ADDED: See the second edition (1954) of Jespersen, A Modern English Grammar on Historical Principles, Part II SYNTAX (First Volume), Ch.III The Unchanged Plural (pp. 49–69), especially 3.1–3.2 and 3.71.
A good answer of StoneyB. I can only add that the lack of distinction between plural and singular forms of some old nouns (which logically must have this distinction) exists in many languages and can be traced back to the ancient state of the language, where the same word was used to describe both the class of elements and one particular element. For example, such a peculiarity still can be found in Korean or Chinese - you usually don't bother about plural ending, unless you want to emphasize the plurality.
Deers has been used that way.
From A Popular History of Mammalia, 1850:
The subgenus Muntjacus is distinguished from the other deers by the horns being supported on elongated pedicels ...
From Comparative Genomics, 2000:
In contrast to other deers, the muntjaks display chromosome numbers ranging from the lowest chromosome number known in mammals of 2n=6 (female) and 2n=7 (male Indian muntjak; Muntiacus muntjak vaginalis.
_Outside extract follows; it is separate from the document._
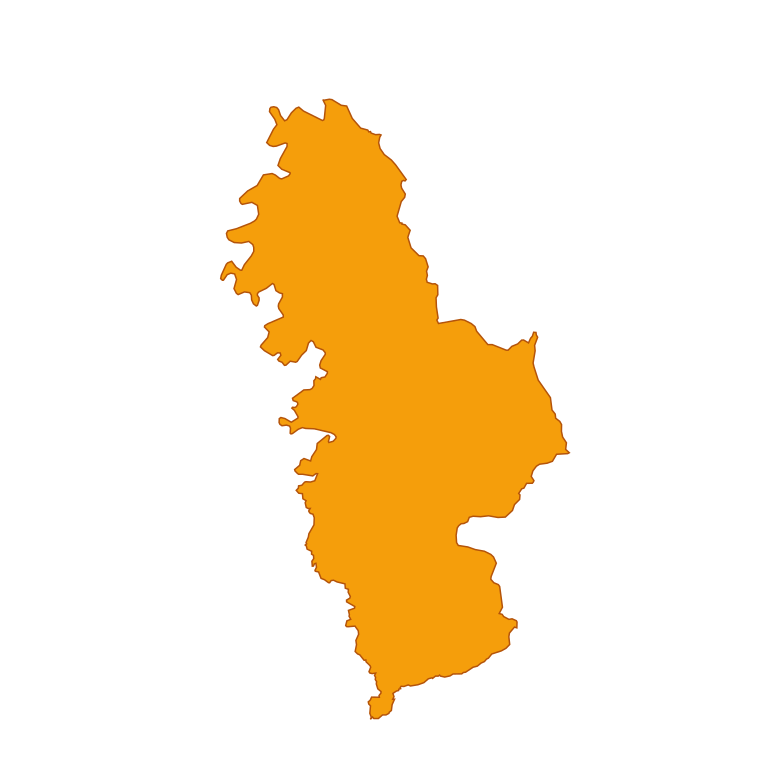 Chililabombwe, Copperbelt, Zambia (Robinson projection), rotated 64°
{"feature_id": "96606910B40420728980339", "entity_name": "Chililabombwe", "entity_type": "district", "adm_level": 2, "iso_a3": "ZMB", "parent_name": "Zambia", "parent_adm1": "Copperbelt", "projection": "robinson", "projection_center": [27.886, -12.358], "detail": "fine", "context": "isolated", "style": "filled", "palette": "amber", "viewbox_px": 768, "rotation_deg": 64, "n_neighbors": 0, "source": "geoboundaries", "source_scale": "gbopen_adm2", "svg_char_len": 6159}
<svg xmlns="http://www.w3.org/2000/svg" viewBox="0 0 768 768"><g transform="rotate(64 384 384)"><path d="M661.4,371.5L656.3,368.8L654.8,368.8L651.2,371.8L650.3,374.9L645.5,378.4L642.8,378.8L640.8,381.1L636.6,375.4L616.7,368.8L614.4,369.2L610.8,372.4L606.3,373.6L604.0,372.1L594.3,361.6L587.5,361.4L584.0,362.7L578.3,367.1L572.8,374.6L567.2,380.1L561.7,388.0L558.4,388.3L551.6,385.5L545.5,381.3L544.1,378.9L543.4,375.9L544.4,373.3L544.4,369.2L541.2,365.8L541.9,361.9L545.6,355.4L548.3,347.8L553.9,340.1L556.8,333.3L554.0,324.0L549.6,319.6L547.2,312.7L543.3,310.4L541.4,310.9L538.6,306.2L538.9,303.9L535.8,299.4L538.2,294.2L537.6,292.8L536.6,291.6L531.6,292.2L527.3,288.2L524.7,283.1L524.3,279.3L526.7,272.1L527.3,266.5L522.8,259.7L527.1,249.4L527.0,247.6L522.4,249.4L516.8,245.8L510.0,246.7L504.4,245.3L498.3,242.2L494.7,242.4L490.0,244.7L486.1,243.3L481.0,244.4L469.2,240.4L448.1,243.7L434.4,241.7L430.5,240.8L420.4,233.6L415.3,231.7L409.3,225.4L406.6,225.6L404.3,224.8L403.1,226.8L406.1,229.7L407.1,232.1L410.4,236.1L405.7,239.2L404.9,241.0L406.6,246.3L406.2,252.6L408.0,257.6L407.2,259.3L396.1,269.4L394.1,273.4L377.2,277.6L372.3,277.1L367.9,279.1L361.9,283.7L359.7,286.7L353.5,308.5L349.7,308.5L348.5,306.5L337.7,303.1L329.3,299.4L327.4,296.5L318.9,292.6L316.3,294.1L315.3,296.6L311.5,300.6L308.4,300.0L305.4,297.4L301.2,296.3L298.1,293.0L289.6,291.7L286.1,292.6L284.0,296.3L273.5,300.0L262.6,298.3L257.3,293.1L250.3,295.1L248.1,297.8L247.3,297.3L245.9,299.2L238.9,298.7L227.6,288.5L225.3,283.6L222.6,281.6L215.7,282.3L212.5,281.5L209.6,279.2L209.6,277.1L210.7,276.1L210.0,274.4L192.1,277.5L185.9,279.2L177.9,283.2L170.7,284.3L164.9,283.1L160.4,279.7L158.9,277.5L157.7,278.6L156.2,282.3L152.8,285.6L151.2,285.5L150.8,287.1L148.6,287.3L143.8,292.8L131.4,296.1L117.8,295.7L114.7,300.3L105.6,306.1L104.1,308.3L102.5,314.0L101.5,314.3L108.0,314.3L119.1,321.2L120.2,322.3L120.2,323.8L103.4,336.7L97.8,339.2L97.6,342.2L99.7,348.4L103.9,355.3L103.9,357.9L97.4,359.3L91.2,358.5L88.5,359.2L86.5,361.5L85.7,364.3L86.4,365.8L89.0,367.5L98.1,366.1L104.0,366.6L106.6,371.7L115.6,383.6L119.4,382.2L121.9,379.5L123.0,376.5L124.0,367.2L125.4,365.7L128.0,367.0L135.9,378.3L141.1,383.5L146.1,381.8L152.9,375.8L153.8,376.1L155.1,378.6L154.8,386.0L153.4,387.7L148.6,390.0L145.8,392.3L143.2,400.7L150.0,411.0L150.7,421.9L154.0,432.4L156.2,433.5L159.0,433.4L160.4,432.6L162.8,423.1L168.0,419.5L176.5,422.2L179.9,426.4L180.7,428.9L181.0,433.7L179.7,448.8L177.9,457.3L179.6,459.6L183.5,460.6L186.4,460.2L191.2,456.6L194.8,450.3L196.6,443.0L201.2,440.8L204.1,441.2L207.7,442.9L210.7,447.1L215.5,457.1L219.4,462.0L218.7,463.2L214.2,465.7L206.9,467.1L206.6,471.4L207.3,473.3L214.9,482.5L217.7,484.6L219.9,483.8L220.3,482.8L217.0,477.0L217.2,473.1L219.6,470.0L225.4,470.7L232.5,477.0L237.8,476.9L239.7,475.9L240.1,469.0L243.1,464.6L246.0,464.3L250.4,466.1L254.7,466.2L257.9,464.6L257.8,463.3L254.1,459.6L251.8,458.5L248.7,458.9L247.4,458.2L246.4,456.4L246.4,447.7L244.8,440.2L246.3,439.2L252.7,440.2L256.2,438.1L258.3,435.7L261.3,437.2L265.8,443.6L267.7,444.9L270.2,445.5L277.8,444.3L279.7,445.2L278.9,461.8L279.3,465.6L280.4,466.5L286.8,464.4L291.3,468.2L295.2,477.4L296.5,478.8L301.6,476.9L309.7,471.6L310.1,470.2L309.3,466.0L310.6,463.7L313.0,464.1L315.3,468.8L317.3,468.4L319.8,466.1L323.6,465.3L324.1,463.9L322.4,458.3L325.7,453.8L325.7,452.2L321.9,445.3L319.9,439.2L314.1,433.9L312.9,430.5L315.0,429.0L321.2,429.0L326.6,423.9L330.1,423.1L331.6,423.8L335.4,430.3L338.8,433.5L341.7,434.2L348.1,429.5L349.6,430.3L351.8,434.0L350.8,437.7L352.0,439.1L347.6,442.1L349.4,443.4L350.3,445.6L354.7,447.6L356.5,450.6L356.6,453.0L354.2,458.7L356.7,472.5L359.1,472.9L361.8,470.2L363.3,469.9L364.6,470.5L365.9,472.7L366.1,474.2L364.8,476.5L365.3,477.4L368.4,476.1L375.8,475.6L376.9,476.4L377.7,484.1L371.6,488.2L368.9,491.4L369.2,493.3L372.7,495.2L374.7,495.2L376.8,494.0L378.2,489.7L380.4,487.3L382.7,487.4L387.1,489.9L388.1,489.5L388.4,488.0L387.1,480.9L387.4,476.5L389.6,473.9L393.7,466.3L404.5,453.0L407.7,450.7L410.6,450.2L411.8,451.2L413.2,454.8L412.4,459.2L411.4,459.2L407.4,455.9L405.7,456.5L405.3,457.8L408.2,470.1L413.3,473.4L417.7,480.8L421.0,483.7L415.9,488.6L416.4,492.5L420.1,495.4L421.7,501.8L423.2,502.1L426.5,501.0L427.7,500.3L429.4,496.8L435.4,488.3L434.7,484.4L435.5,483.0L440.6,488.6L439.9,493.0L437.6,497.0L437.4,498.4L439.0,502.3L438.1,505.4L440.1,506.7L441.1,509.5L444.8,508.5L446.8,505.4L451.6,507.2L454.7,505.2L456.2,506.9L460.9,508.0L462.8,506.6L463.5,504.9L465.1,507.3L466.1,507.4L468.0,507.0L469.9,504.9L473.6,505.3L479.9,508.7L485.6,517.1L488.5,519.2L492.4,523.6L493.8,523.6L494.2,525.4L495.5,524.8L498.7,525.5L502.6,522.4L505.2,523.7L507.1,522.5L510.1,523.7L511.7,526.5L516.3,528.3L516.7,527.2L515.1,525.4L515.3,523.8L519.1,525.0L521.2,527.7L522.2,527.8L524.3,525.2L531.1,525.8L533.8,523.3L538.2,521.0L538.8,520.0L537.5,517.7L538.2,515.4L541.3,513.0L546.5,506.7L550.6,508.3L552.9,506.0L555.5,507.5L560.2,507.4L561.5,508.6L561.8,512.4L563.4,513.1L571.2,507.8L572.6,508.8L571.9,515.2L576.1,516.2L577.4,517.2L580.9,517.1L580.6,521.2L584.3,524.3L585.6,524.0L586.4,522.7L588.9,516.2L594.4,515.3L597.8,516.5L602.2,521.7L606.3,523.0L611.8,527.2L615.0,526.1L616.8,524.5L623.6,523.0L624.1,521.3L625.8,521.9L631.1,520.0L632.7,520.1L636.0,523.6L637.6,523.4L639.1,521.6L640.2,518.2L641.9,520.3L643.8,520.1L645.8,521.4L648.2,521.1L650.2,522.4L655.3,523.2L659.1,521.5L660.5,522.3L661.8,525.0L663.5,525.5L660.0,532.4L662.2,535.1L662.8,537.5L665.0,538.0L667.3,537.2L673.8,541.1L677.9,541.5L679.4,543.2L678.3,540.3L680.2,539.8L682.2,535.7L680.8,530.4L682.3,527.3L682.2,524.0L681.3,523.1L680.7,520.5L675.8,517.3L671.9,512.7L671.2,514.4L669.4,512.1L666.0,511.6L665.4,507.4L665.9,505.3L664.8,504.5L665.1,502.6L664.0,502.6L663.2,501.1L664.6,498.7L665.1,494.1L667.0,492.6L669.2,485.3L669.9,479.1L668.4,473.3L669.1,469.7L669.9,469.4L669.1,465.8L670.3,463.3L670.0,461.6L671.3,461.3L674.0,457.9L675.3,452.6L674.9,449.1L678.6,441.2L678.1,439.1L678.8,437.0L677.6,428.2L678.5,423.8L677.4,419.1L677.5,415.4L676.2,412.5L676.2,410.4L673.9,405.5L675.3,395.5L675.0,390.1L673.2,385.2L665.9,382.6L662.8,380.4L659.7,373.3L661.4,371.5Z" fill="#f59e0b" stroke="#b45309" stroke-width="1.5"/></g></svg>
Figure 8) to 2n = 46 (Chinese muntjak; Muntiacus reeversi).
I would say that either deers or deer would be acceptable for this type of usage. However, if you want to be indisputably correct, you could use species of deer. I also suspect this is the most common term for this meaning, as neither deer nor deers sounds quite correct to me here.
I'm afraid that "deers" is not correct, which is to say that the form has never been in common use in the sense you suggest, as far as the OED is aware.
As you say, it's common today to use "fish" as the plural of "fish" (e.g. "two fish"), and certain people insist that you must only use "fishes" when talking about different fish species. But the original form "fishes" was simply the plural of fish (e.g. "two fishes"), and didn't necessarily mean two species. A form ending in "s" occurs in the Old English Vespasian Psalter around 825 ("Fuglas heofenes & fiscas saes"), while the collective singular form "fish" used for the plural does not occur until the fourteenth century (OED s.v. 1b). The plural "fishes" is still frequently found alongside "fish", and the rule about using "fishes" to refer only to species of fish is probably a recent development to make sense of this redundancy. At any rate, the OED does not recognize a unique sense of fish meaning "species of fish", whose plural "fishes" distinguishes it from the more familiar noun with the plural "fish". It certainly is not usual in English that a word denoting an animal should have two alternate plurals, the one referring to multiple instances of one species, the other referring to multiple species.
You cannot use "deers" to mean "species of deer" because "deers" has never been a form in common use, whereas "fishes" has been and continues to be. For that reason "deers" grates on the ear of a native speaker in a way that "fishes" doesn't.
The form "deers" is occasionally (though very rarely) found: Hogg's Tales and Sketches (1817) speaks of a "place of rendezvous, to which the deers were to be driven." But none of the very few examples of "deers" given by the OED uses the form to indicate that species of deer are meant.